SOURCE PASSAGE Block Start

Finally, for this post, this afternoon, Sam and I took a short train ride from the station at the bottom of the hill from Temple 27 to the station closest to our inn for that night, Ioki Station. When we got off the train, we immediately spotted a sign pointing in the direction of Ioki Cave. Well, we were a little early for our check in, so we decided to check it out, since it wasn’t that far away. We were astonished to find a deep arroyo nestled into the Kochi hillside that seemed a landscape from the age of the dinosaurs. We walked along a path through this landscape, emerging at the top of three waterfalls to find a farming landscape. As we walked along through this bucolic scene, we spied a group of life-sized dolls sitting on benches and then we noticed a sign on the side of a building inviting us into “Kakashi House.” We looked around the corner and spied a modern barn full of life-sized dolls, old (really old) farm equipment, and an elderly woman puttering around in the back. I had been pondering how to make sense of the dolls we kept seeing, seemingly everywhere we looked.
I had spent the earlier part of the afternoon listening to the life history of a man we’d fallen in with on the path, who had been through a lot in his life, and I was feeling up to another conversation, so I asked the woman if we could come in. We spent the next 30 minutes in her barn, looking through old baskets, threshers, juice pressers, mat weavers and so on. She also told me a short version of her life: how she had come to this village as a bride over 60 years ago, how she had walked the pilgrimage herself over 50 years ago, how she hoped to make it to Mt.Koya one more time before she dies and how she had put this little museum of old farm tools together. She told me of moving to the town, of her recent medical issues and of these farm implements and the memories she had of using them as a child.
”Tell me about all these dolls!” I said.
”Oh, my good friends and I made them all! We had so much fun making them, placing them everywhere!” She replied.

She praised us for walking. We told her we’d pray that she could go to Mt. Koya , Kobo Daishi’s monastery in Wakayama, one more time before she dies, as she told us she’d pleaded with her daughter. I got her to be in a picture with Sam, even as she moaned that she was now, at 85, mostly wrinkles.

Still, with all she’d lived through, her pleasures and losses, she told us she was living as she wanted to now. We said our goodbyes and I thought how much I wanted to take her to Mt. Koya myself. As we walked through the rice paddies, waiting for their spring flooding, past the benches with dolls seated in laughing and gossiping groups, leaning on each others’ shoulders, we felt grateful that she talked with us for so long and that she wished us well, so sincerely.

The dolls, on this day, were wishing us well.

SOURCE PASSAGE Block End
INPUT DATA Block Start

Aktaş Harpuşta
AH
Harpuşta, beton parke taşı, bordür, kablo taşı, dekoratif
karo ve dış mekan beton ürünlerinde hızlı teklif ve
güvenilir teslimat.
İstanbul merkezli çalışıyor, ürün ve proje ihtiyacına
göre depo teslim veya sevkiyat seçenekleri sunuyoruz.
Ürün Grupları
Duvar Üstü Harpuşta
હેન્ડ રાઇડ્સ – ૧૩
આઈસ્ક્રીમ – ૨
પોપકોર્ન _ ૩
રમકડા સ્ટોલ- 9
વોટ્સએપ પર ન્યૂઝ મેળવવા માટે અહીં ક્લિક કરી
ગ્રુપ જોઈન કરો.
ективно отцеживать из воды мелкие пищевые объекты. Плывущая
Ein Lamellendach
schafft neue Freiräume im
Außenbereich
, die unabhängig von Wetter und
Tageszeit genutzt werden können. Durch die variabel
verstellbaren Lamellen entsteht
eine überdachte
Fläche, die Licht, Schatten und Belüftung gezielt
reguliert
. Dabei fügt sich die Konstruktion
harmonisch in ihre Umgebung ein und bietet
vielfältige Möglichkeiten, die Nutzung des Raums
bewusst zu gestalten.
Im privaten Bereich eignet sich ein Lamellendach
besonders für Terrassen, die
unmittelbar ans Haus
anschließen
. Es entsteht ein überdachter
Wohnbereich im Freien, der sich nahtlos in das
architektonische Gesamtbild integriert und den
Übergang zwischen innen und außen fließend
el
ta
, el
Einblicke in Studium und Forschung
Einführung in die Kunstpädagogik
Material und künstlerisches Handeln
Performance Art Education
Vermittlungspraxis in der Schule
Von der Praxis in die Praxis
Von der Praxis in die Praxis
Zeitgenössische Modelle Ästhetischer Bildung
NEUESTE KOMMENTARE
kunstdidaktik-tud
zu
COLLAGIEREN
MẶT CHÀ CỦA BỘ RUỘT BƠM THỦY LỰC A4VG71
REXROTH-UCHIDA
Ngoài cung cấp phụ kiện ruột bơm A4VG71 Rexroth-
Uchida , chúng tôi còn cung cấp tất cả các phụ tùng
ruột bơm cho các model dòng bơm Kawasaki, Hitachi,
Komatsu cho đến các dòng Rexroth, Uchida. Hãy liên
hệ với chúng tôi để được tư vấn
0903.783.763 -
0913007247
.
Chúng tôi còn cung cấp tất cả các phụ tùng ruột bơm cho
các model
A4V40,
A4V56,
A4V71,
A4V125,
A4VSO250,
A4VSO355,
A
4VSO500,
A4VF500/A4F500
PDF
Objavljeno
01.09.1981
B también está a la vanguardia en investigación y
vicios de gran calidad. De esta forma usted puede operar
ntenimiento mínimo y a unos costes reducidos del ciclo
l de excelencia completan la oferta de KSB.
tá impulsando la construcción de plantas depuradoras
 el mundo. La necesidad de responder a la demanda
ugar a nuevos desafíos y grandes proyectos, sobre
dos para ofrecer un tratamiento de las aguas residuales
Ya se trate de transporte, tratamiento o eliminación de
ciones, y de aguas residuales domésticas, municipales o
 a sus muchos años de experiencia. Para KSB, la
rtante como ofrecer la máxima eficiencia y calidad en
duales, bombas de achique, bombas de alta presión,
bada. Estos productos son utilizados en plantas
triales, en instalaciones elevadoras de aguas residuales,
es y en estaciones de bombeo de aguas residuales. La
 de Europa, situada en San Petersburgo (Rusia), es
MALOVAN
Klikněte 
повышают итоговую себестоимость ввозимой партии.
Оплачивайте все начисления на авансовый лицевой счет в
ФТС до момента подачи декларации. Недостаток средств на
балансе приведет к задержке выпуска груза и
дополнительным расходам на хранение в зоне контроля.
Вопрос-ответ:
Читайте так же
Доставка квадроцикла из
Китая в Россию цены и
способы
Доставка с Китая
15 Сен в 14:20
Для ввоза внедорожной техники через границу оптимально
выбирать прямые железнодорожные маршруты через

INPUT DATA Block End

EXERCISE SET:
[1] Answer these questions using the Ioki Cave passage:
(a) At which station did the two travelers get off the train?
(b) How long ago did the woman come to the village as a bride?
(c) Who made the dolls, according to the woman?
[2] In one to three sentences, explain why the travelers went to see Ioki Cave, based on the Ioki Cave passage.
[3] Rewrite the paragraph of the Ioki Cave passage that begins "I had spent the earlier part of the afternoon" as a short bulleted list, keeping its main facts.

EXERCISE RESULTS:
[1]
(a) Ioki Station.
(b) Over 60 years ago.
(c) She and her good friends.

[2] They were a little early to check in at their inn, and the cave wasn't far from the station. So they used the spare time to visit it.

[3]
- After hearing the life history of a man met on the path earlier that afternoon, the narrator was ready for another conversation and asked the woman if they could come in.
- They spent 30 minutes in her barn looking at old baskets, threshers, juice pressers, mat weavers and other tools.
- She came to the village as a bride over 60 years ago and walked the pilgrimage herself over 50 years ago.
- She hopes to reach Mt. Koya one more time before she dies.
- She put together this small museum of old farm tools.
- She also spoke of moving to the town, her recent medical issues, and her childhood memories of using these tools.